- **WHAT THE TASK REQUIRES**: Retype nothing but the lines from the start of the material up to and including the line with "men det kan være en god investering". Pictures don't belong in the copy.

- **EXERCISE INPUTS**:
******************************

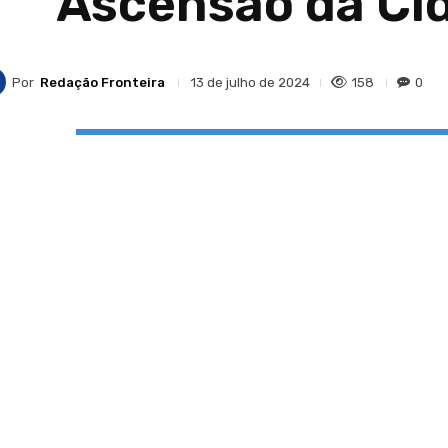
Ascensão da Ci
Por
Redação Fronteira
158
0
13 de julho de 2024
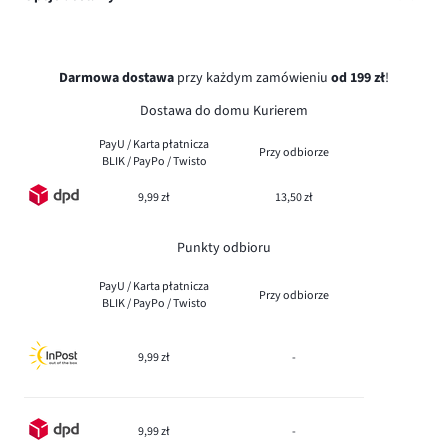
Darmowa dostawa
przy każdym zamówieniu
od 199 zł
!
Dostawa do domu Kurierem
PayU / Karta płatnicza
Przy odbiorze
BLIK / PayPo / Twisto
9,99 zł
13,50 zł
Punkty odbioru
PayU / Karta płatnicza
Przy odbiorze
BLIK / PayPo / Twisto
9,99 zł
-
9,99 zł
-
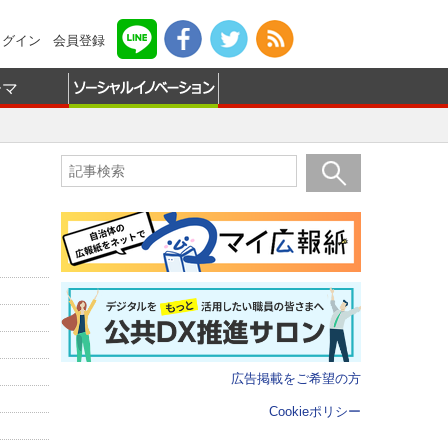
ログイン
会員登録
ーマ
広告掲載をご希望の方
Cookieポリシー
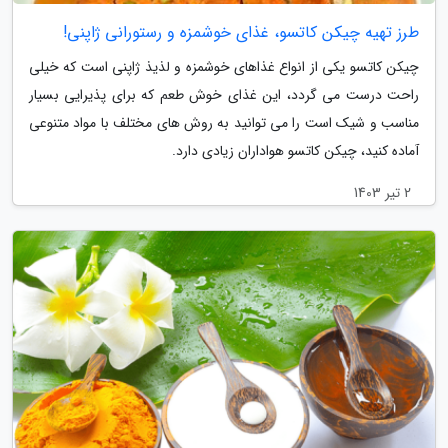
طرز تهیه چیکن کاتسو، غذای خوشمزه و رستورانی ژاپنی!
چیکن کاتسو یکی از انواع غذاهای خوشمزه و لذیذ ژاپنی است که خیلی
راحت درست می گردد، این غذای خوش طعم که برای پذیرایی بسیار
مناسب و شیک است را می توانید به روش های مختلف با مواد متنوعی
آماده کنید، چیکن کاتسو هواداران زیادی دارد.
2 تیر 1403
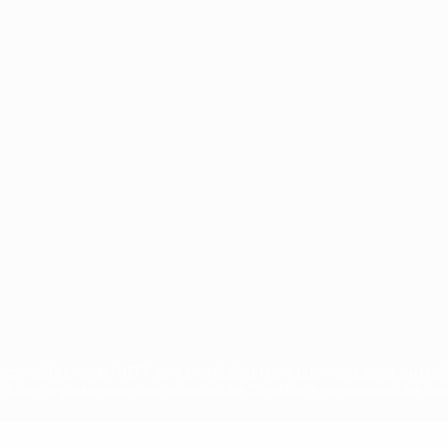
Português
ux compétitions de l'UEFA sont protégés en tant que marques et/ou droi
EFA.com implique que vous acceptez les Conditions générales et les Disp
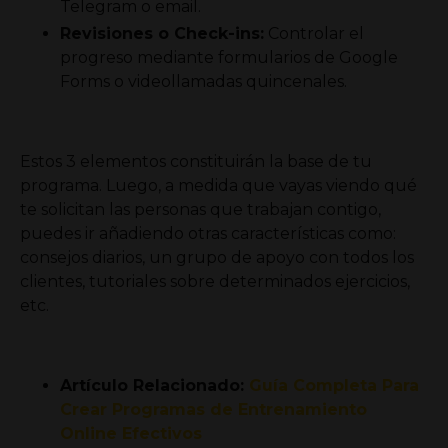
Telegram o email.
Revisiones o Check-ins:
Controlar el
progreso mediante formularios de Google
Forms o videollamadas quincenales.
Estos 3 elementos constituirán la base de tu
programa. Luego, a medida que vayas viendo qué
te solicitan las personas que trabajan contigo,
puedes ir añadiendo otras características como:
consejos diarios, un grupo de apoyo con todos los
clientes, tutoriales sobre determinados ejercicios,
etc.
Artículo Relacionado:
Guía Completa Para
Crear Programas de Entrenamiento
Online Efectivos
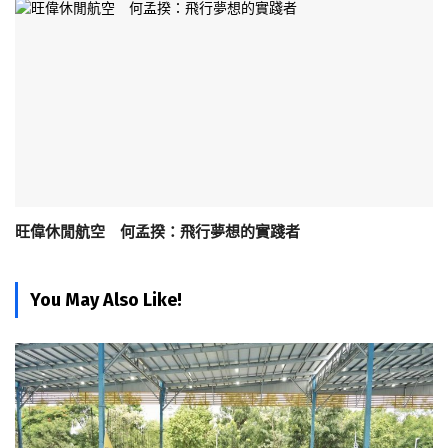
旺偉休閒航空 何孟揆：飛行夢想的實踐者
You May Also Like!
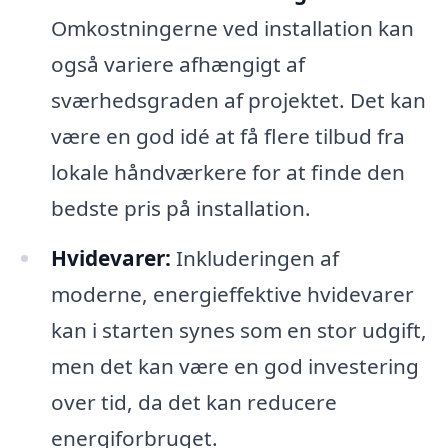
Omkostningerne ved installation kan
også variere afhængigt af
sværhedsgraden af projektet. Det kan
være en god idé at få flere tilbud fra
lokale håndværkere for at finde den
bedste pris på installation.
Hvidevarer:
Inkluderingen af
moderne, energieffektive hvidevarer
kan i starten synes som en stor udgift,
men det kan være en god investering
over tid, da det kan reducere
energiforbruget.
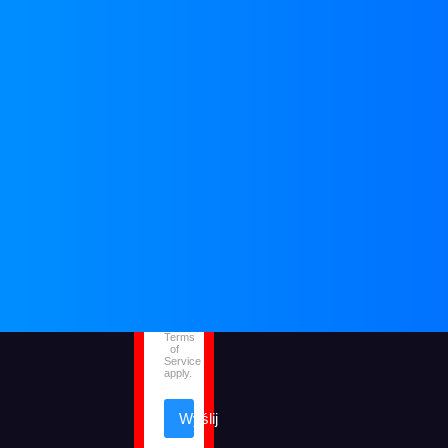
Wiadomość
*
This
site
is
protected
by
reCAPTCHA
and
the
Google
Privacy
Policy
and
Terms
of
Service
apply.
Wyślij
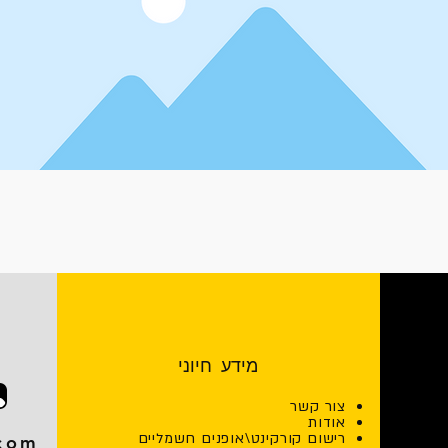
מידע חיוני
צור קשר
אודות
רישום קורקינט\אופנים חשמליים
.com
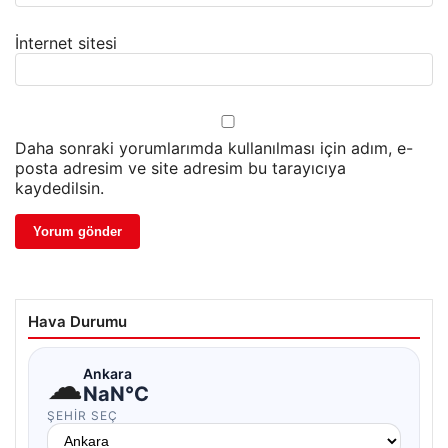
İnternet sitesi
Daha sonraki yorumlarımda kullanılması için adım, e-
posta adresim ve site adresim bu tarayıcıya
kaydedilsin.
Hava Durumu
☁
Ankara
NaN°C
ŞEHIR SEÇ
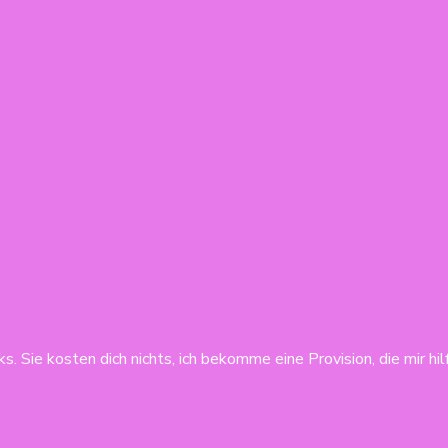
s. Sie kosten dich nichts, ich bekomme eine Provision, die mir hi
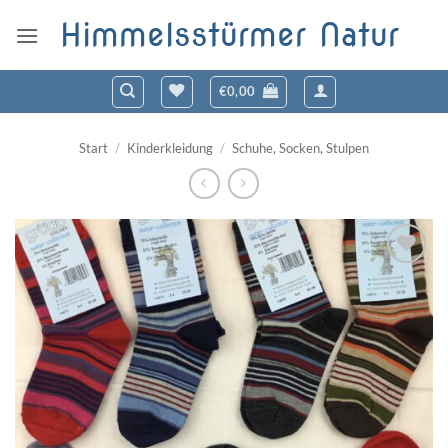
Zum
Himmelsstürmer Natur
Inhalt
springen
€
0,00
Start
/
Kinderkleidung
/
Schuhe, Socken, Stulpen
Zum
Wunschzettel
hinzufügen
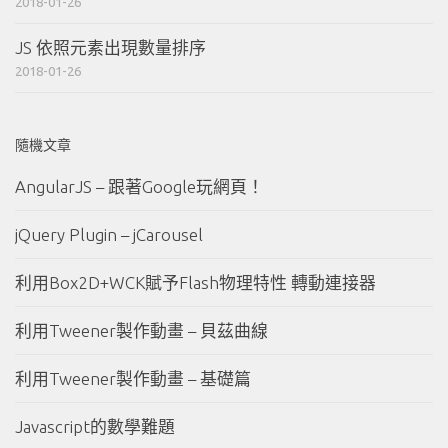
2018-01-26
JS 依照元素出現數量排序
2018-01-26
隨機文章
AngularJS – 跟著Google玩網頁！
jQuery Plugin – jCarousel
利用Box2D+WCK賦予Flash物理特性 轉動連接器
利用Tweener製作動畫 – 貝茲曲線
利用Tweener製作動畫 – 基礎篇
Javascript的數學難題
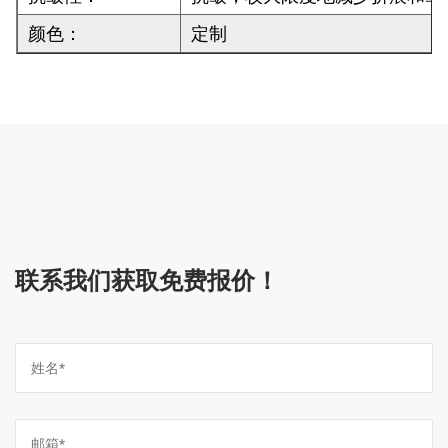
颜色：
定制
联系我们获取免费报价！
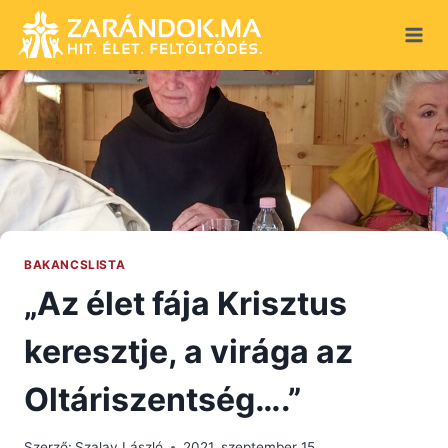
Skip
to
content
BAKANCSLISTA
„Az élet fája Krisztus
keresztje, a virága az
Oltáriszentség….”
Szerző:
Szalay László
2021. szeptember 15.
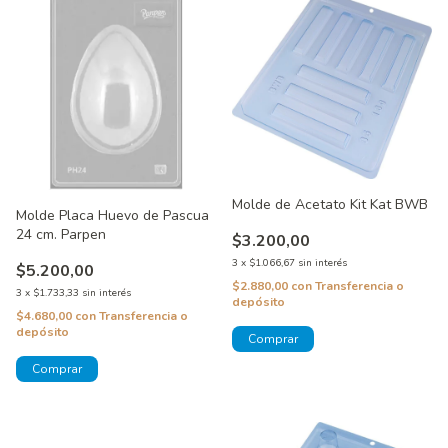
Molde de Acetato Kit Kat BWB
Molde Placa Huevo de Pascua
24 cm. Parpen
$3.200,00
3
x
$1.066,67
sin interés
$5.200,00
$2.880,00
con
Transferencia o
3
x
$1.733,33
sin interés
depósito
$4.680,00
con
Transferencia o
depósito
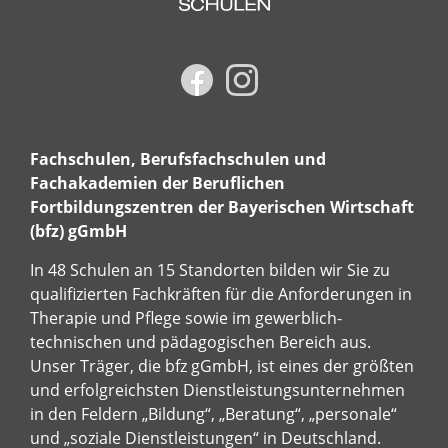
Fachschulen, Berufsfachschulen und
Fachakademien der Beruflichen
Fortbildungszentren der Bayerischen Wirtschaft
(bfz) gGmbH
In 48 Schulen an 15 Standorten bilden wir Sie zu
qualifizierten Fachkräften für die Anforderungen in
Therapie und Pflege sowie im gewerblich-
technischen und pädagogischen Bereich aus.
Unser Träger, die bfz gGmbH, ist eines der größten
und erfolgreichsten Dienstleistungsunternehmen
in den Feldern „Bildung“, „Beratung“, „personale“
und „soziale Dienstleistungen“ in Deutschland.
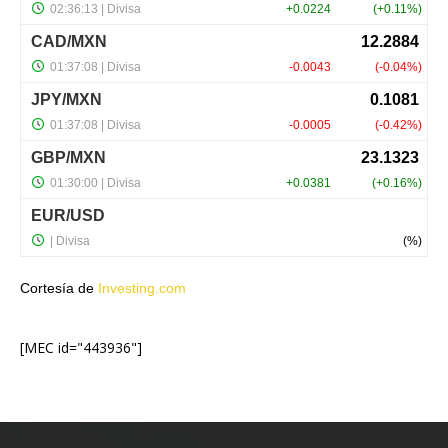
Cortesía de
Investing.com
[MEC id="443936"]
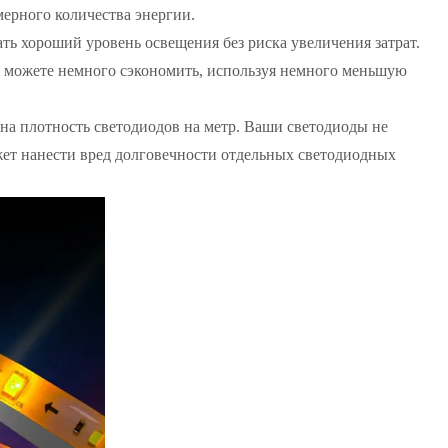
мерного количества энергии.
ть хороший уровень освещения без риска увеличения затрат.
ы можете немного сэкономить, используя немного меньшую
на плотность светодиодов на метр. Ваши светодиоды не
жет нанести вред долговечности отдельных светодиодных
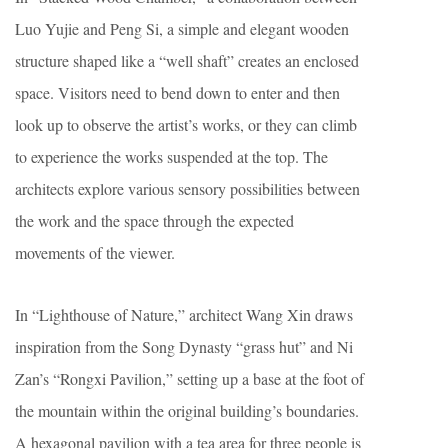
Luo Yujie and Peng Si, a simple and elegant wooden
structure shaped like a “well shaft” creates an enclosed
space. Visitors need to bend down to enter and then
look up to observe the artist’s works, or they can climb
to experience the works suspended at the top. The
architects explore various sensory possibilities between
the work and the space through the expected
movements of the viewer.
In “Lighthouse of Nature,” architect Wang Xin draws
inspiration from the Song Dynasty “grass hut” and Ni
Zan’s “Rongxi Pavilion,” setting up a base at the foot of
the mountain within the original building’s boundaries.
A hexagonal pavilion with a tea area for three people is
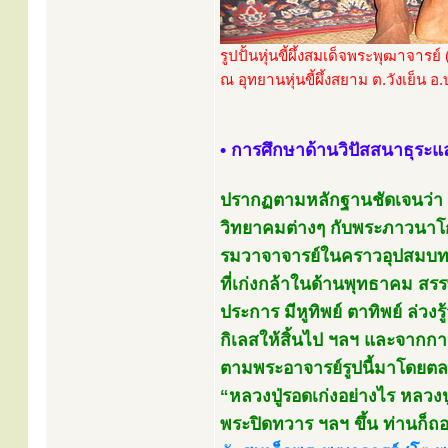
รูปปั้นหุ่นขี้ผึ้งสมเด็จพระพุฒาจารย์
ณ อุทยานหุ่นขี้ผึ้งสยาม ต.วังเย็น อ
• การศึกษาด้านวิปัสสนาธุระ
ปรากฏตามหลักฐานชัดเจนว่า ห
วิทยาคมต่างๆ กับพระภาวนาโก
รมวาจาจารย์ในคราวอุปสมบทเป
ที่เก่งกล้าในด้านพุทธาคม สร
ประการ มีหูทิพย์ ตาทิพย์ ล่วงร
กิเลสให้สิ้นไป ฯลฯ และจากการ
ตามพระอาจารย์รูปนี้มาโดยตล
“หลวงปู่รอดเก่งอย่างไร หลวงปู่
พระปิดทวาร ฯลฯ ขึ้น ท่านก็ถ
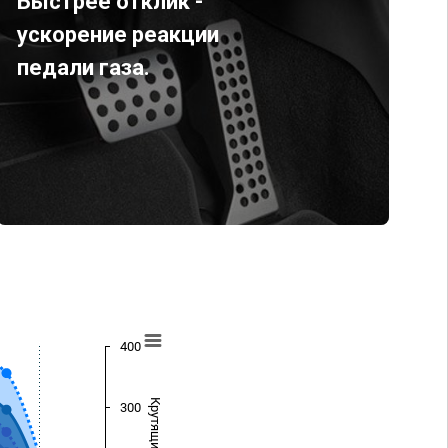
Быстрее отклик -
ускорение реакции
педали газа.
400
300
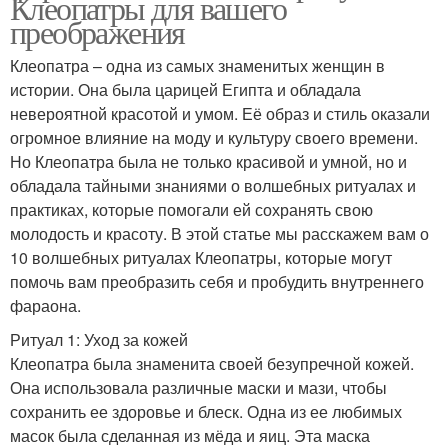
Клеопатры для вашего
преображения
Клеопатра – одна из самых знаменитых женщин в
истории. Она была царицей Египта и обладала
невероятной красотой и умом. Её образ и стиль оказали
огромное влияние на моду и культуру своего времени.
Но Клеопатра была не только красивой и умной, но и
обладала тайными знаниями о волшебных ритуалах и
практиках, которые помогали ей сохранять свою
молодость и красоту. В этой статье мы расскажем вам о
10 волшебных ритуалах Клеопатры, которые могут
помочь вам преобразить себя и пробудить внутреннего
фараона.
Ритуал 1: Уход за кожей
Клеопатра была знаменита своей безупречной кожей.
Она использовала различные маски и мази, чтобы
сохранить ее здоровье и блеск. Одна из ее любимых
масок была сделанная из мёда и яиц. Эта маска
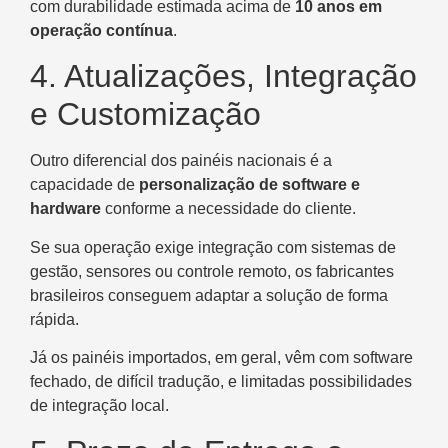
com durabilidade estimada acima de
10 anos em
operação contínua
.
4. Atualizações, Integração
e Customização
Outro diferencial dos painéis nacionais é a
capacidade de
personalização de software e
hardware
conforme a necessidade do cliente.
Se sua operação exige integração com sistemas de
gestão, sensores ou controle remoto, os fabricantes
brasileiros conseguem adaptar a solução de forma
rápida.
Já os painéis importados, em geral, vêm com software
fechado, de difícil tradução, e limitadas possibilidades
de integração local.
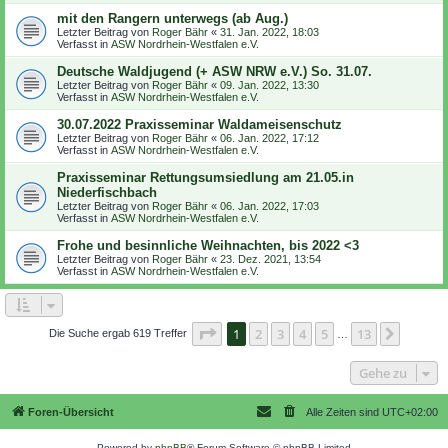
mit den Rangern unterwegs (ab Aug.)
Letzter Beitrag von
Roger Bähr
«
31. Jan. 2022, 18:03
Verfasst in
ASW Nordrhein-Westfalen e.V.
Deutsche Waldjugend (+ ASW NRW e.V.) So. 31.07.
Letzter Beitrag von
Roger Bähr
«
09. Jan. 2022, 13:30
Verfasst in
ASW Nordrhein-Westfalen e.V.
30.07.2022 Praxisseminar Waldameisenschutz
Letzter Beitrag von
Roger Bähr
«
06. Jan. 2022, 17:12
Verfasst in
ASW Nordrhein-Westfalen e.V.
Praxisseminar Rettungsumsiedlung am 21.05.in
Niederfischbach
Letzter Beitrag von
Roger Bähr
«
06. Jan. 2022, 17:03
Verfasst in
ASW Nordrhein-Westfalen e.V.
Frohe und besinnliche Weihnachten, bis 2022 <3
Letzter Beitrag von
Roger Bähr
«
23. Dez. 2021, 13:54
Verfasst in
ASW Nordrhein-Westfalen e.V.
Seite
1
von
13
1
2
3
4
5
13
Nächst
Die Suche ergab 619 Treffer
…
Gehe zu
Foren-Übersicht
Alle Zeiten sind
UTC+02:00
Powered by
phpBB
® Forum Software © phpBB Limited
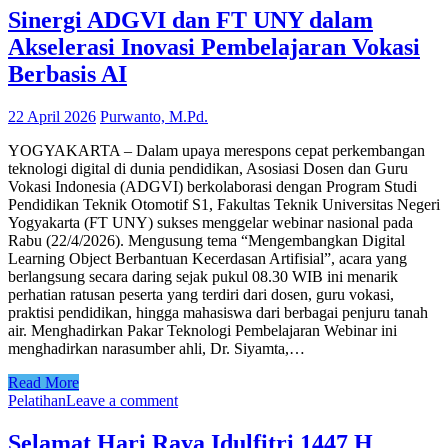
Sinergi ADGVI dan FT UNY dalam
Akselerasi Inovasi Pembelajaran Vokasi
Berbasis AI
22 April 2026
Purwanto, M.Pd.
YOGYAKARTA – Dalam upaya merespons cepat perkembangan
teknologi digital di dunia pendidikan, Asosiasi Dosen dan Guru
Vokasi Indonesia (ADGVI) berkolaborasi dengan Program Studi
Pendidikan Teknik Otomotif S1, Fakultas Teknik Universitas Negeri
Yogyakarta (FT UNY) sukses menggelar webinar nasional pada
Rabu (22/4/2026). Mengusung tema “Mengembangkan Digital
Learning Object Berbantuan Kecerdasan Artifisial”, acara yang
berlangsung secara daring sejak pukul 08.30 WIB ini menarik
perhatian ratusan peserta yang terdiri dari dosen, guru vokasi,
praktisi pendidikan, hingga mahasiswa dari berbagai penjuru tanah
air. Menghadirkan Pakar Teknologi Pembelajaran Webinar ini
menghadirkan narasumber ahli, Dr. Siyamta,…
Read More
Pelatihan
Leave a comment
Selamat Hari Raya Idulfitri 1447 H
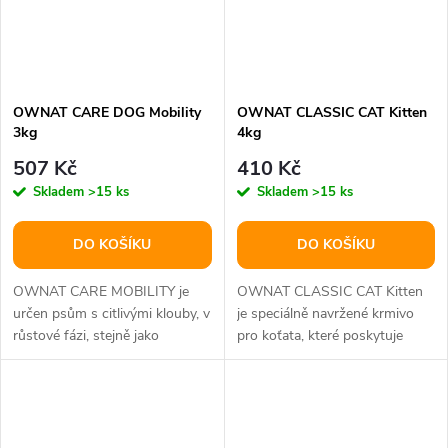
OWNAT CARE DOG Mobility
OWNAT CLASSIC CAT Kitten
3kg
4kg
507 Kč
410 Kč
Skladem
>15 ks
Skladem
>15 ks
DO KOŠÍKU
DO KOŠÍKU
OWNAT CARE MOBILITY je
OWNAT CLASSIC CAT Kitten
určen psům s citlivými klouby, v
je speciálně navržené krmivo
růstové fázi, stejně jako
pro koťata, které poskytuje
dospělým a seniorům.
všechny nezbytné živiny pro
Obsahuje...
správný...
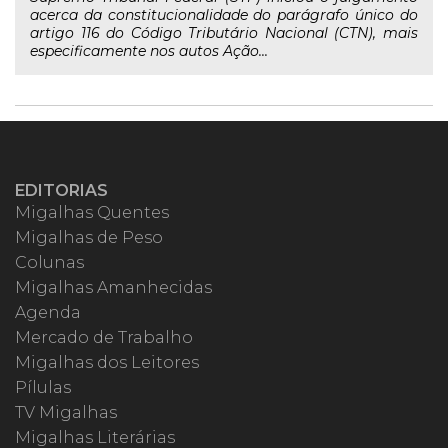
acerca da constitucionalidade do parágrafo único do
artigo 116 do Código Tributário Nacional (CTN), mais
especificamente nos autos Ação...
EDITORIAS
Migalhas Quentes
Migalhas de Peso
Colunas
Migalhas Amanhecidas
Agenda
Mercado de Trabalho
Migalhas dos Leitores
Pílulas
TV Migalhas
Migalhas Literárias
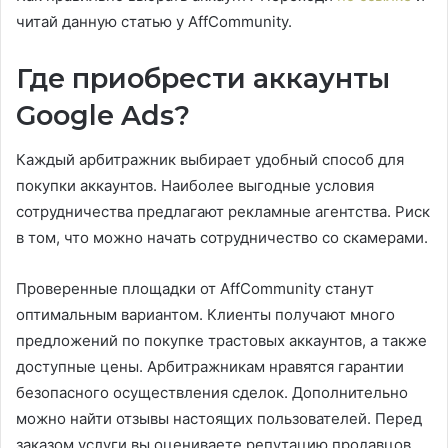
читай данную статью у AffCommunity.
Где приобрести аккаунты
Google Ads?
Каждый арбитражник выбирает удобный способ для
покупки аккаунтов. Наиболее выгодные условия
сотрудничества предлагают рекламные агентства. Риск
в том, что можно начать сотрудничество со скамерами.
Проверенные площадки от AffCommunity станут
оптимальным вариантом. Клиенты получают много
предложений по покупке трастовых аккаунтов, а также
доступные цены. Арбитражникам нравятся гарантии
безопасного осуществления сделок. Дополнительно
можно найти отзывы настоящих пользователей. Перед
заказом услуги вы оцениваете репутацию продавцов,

******************************

- **ANSWER TO THIS TASK**:
Ascensão da Ci
Por
Redação Fronteira
158
0
13 de julho de 2024
Darmowa dostawa
przy każdym zamówieniu
od 199 zł
!
Dostawa do domu Kurierem
PayU / Karta płatnicza
Przy odbiorze
BLIK / PayPo / Twisto
9,99 zł
13,50 zł
Punkty odbioru
PayU / Karta płatnicza
Przy odbiorze
BLIK / PayPo / Twisto
9,99 zł
-
9,99 zł
-
ログイン
会員登録
ーマ
広告掲載をご希望の方
Cookieポリシー
طرز تهیه چیکن کاتسو، غذای خوشمزه و رستورانی ژاپنی!
چیکن کاتسو یکی از انواع غذاهای خوشمزه و لذیذ ژاپنی است که خیلی
راحت درست می گردد، این غذای خوش طعم که برای پذیرایی بسیار
مناسب و شیک است را می توانید به روش های مختلف با مواد متنوعی
آماده کنید، چیکن کاتسو هواداران زیادی دارد.
2 تیر 1403
Português
ux compétitions de l'UEFA sont protégés en tant que marques et/ou droi
EFA.com implique que vous acceptez les Conditions générales et les Disp
Telegram o email.
Revisiones o Check-ins:
Controlar el
progreso mediante formularios de Google
Forms o videollamadas quincenales.
Estos 3 elementos constituirán la base de tu
programa. Luego, a medida que vayas viendo qué
te solicitan las personas que trabajan contigo,
puedes ir añadiendo otras características como:
consejos diarios, un grupo de apoyo con todos los
clientes, tutoriales sobre determinados ejercicios,
etc.
Artículo Relacionado:
Guía Completa Para
Crear Programas de Entrenamiento
Online Efectivos
旺偉休閒航空 何孟揆：飛行夢想的實踐者
You May Also Like!
Omkostningerne ved installation kan
også variere afhængigt af
sværhedsgraden af projektet. Det kan
være en god idé at få flere tilbud fra
lokale håndværkere for at finde den
bedste pris på installation.
Hvidevarer:
Inkluderingen af
moderne, energieffektive hvidevarer
kan i starten synes som en stor udgift,
men det kan være en god investering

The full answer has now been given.